Je crois cependant très sincèrement que la base de la prévention en santé, c'est l'information – l'information libre, loyale et appropriée des consommateurs.

Or à quoi assistons-nous aujourd'hui ? Plutôt à de la désinformation.

J'ai déjà pris l'exemple ici de céréales que l'on donne aux enfants.

Je regardais encore récemment, avec mes enfants, des publicités – naturellement diffusées au milieu des dessins animés – qui en vantent les mérites. J'ai retenu le slogan : mange ces céréales, « et le tigre est en toi. »

Quelle information donne-t-on dans ce cas à l'enfant ? Une information en contradiction avec la qualité nutritionnelle du produit.

Autre exemple : sur l'emballage d'autres céréales figure une silhouette très fine. On vous fait presque croire que plus vous en mangerez, parce que l'été arrive, plus vous allez mincir, alors qu'en réalité leur score nutritionnel est aussi mauvais – en tout cas pas terrible – que celui d'autres céréales qui paraissent pourtant beaucoup plus sucrées.

Encore une fois, l'information est la base de la prévention.

Or cette information existe aujourd'hui, au moins en théorie : il s'agit du score nutritionnel Nutri-score, qui n'a pas été inventé par les députés, mais par le professeur Serge Hercberg.

Marisol Touraine l'avait inséré dans la loi de 2014 : nous avions, à l'époque, voulu l'imposer aux industriels sur l'ensemble des étiquettes alimentaires, mais cette disposition aurait contrevenu au droit européen.

Celui-ci fait que l'on ne peut pas imposer un logo qui n'est pas reconnu comme une norme à l'échelle européenne ; nous avons donc dû en passer par une expérimentation de ce score en réel. Elle a depuis été menée.

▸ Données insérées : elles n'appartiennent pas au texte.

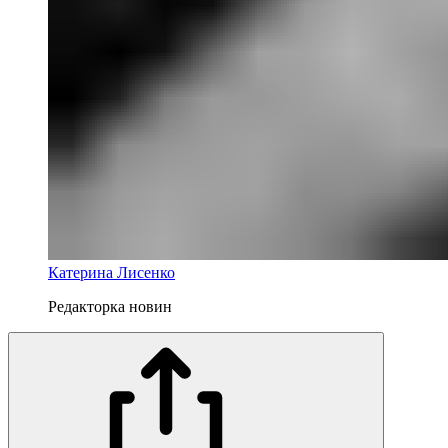
Катерина Лисенко
Редакторка новин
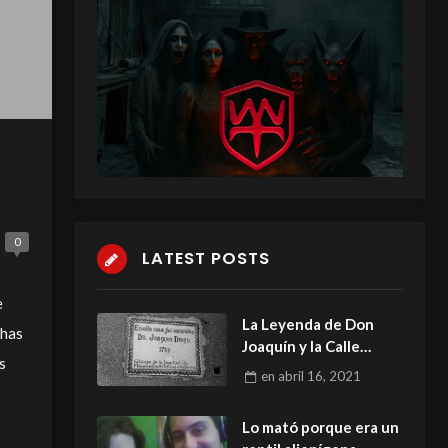
0
LATEST POSTS
e
La Leyenda de Don
chas
Joaquín y la Calle
s
Donceles.
en
abril 16, 2021
Lo mató porque era un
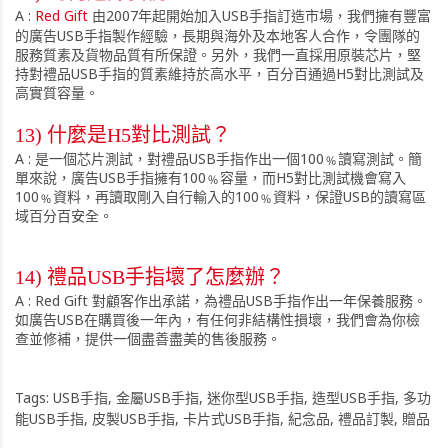
A :
Red Gift
由2007年起開始加入USB手指訂造市場，我們擁有豐富
的廣告USB手指製作經驗，長期與海外及本地客人合作，令團隊的
服務質素及貨物品質有所保證。另外，我們一直採用原裝芯片，堅
持對禮品USB手指的質素維持於高水平，百分百通過H5對比測試及
高實質容量。
13) 什麼是H5對比測試？
A : 是一個芯片測試，對禮品USB手指作出一個100﹪讀寫測試。簡
單來說，廣告USB手指擁有100﹪容量，而H5對比測試機會寫入
100﹪資料，再讀取剛入自行輸入的100﹪資料，保證USB的讀寫區
域百分百安全。
14) 禮品USB手指壞了怎麼辦？
A : Red Gift 對顧客作出承諾，為禮品USB手指作出一年保養服務。
如廣告USB在購買後一年內，有任何非結構性損壞，我們會為你檢
查並修補，提供一個盡善盡美的售後服務。
Tags:
USB手指
,
金屬USB手指
,
迷你型USB手指
,
造型USB手指
,
多功
能USB手指
,
皮製USB手指
,
卡片式USB手指
,
紀念品
,
禮品訂製
,
贈品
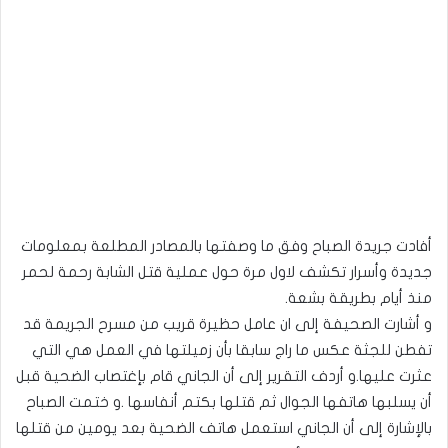
أفادت جريدة الصباح وفق ما وصفتها بالمصادر المطلعة بمعلومات
جديدة وأسرار تكشف لاول مرة حول عملية قتل الشابة رحمة لحمر
منذ أيام بطريقة بشعة.
و أشارت الصحيفة إلى ان عامل حظيرة قريب من مسرح الجريمة قد
تفطن للجثة عكس ما راج سابقا بأن زميلتها في العمل هي التي
عثرت عليها.و أردف التقرير إلى أن الجاني قام بإغتصاب الضحية قبل
أن يسلبها هاتفها الجوال ثم قتلها بكتم أنفاسها .و ختمت الصباح
بالإشارة إلى أن الجاني استعمل هاتف الضحية بعد يومين من قتلها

Ses résultats sont impressionnants.

Les études internationales réalisées dans douze pays nous l'ont encore montré récemment : 300 % d'amélioration de l'information nutritionnelle des consommateurs, 68 % d'amélioration du comportement du consommateur face à des aliments, et 3,4 % de baisse de la mortalité par maladie chronique – ce n'est pas rien lorsqu'on sait ce qu'elles recouvrent dans l'ensemble – sont observés lorsqu'on utilise un score nutritionnel.

Rien n'est impératif dans cette démarche. Elle ne gêne en rien la façon de consommer des consommateurs : on ne fait que leur fournir de l'information.

On ne peut pas généraliser cette information sur les emballages, en tout cas pas aujourd'hui, même si l'Europe progresse en la matière – l'Espagne et la Belgique viennent d'adopter le Nutri-score, et sept autres pays sont en passe de faire de même, notamment grâce à l'action déterminée de la ministre des solidarités et de la santé Agnès Buzyn. On peut en revanche contraindre les industriels à utiliser le Nutri-score lorsqu'ils font de la publicité, et ce quel qu'en soit le support : internet, télévision, radio, presse écrite.

Il faudrait que cela soit partout obligatoire : ce serait une façon de contrebalancer la désinformation, mais aussi de fournir aux consommateurs de l'information qualitative.

J'entends tous les arguments, ceux tenant entre autres aux risques procéduraux, à la charte de bonnes pratiques, à la concertation, etc. Ce sont les mêmes qu'au moment de la discussion de la loi Évin, les mêmes qu'à propos du diesel et de beaucoup d'autres domaines.

Il n'empêche que toutes les avancées majeures en matière de santé publique ne sont pas passées par des chartes : elles ont généralement été dues au volontarisme de la représentation publique.

Je consacrerai tout à l'heure deux minutes de plus à vous détailler cet amendement.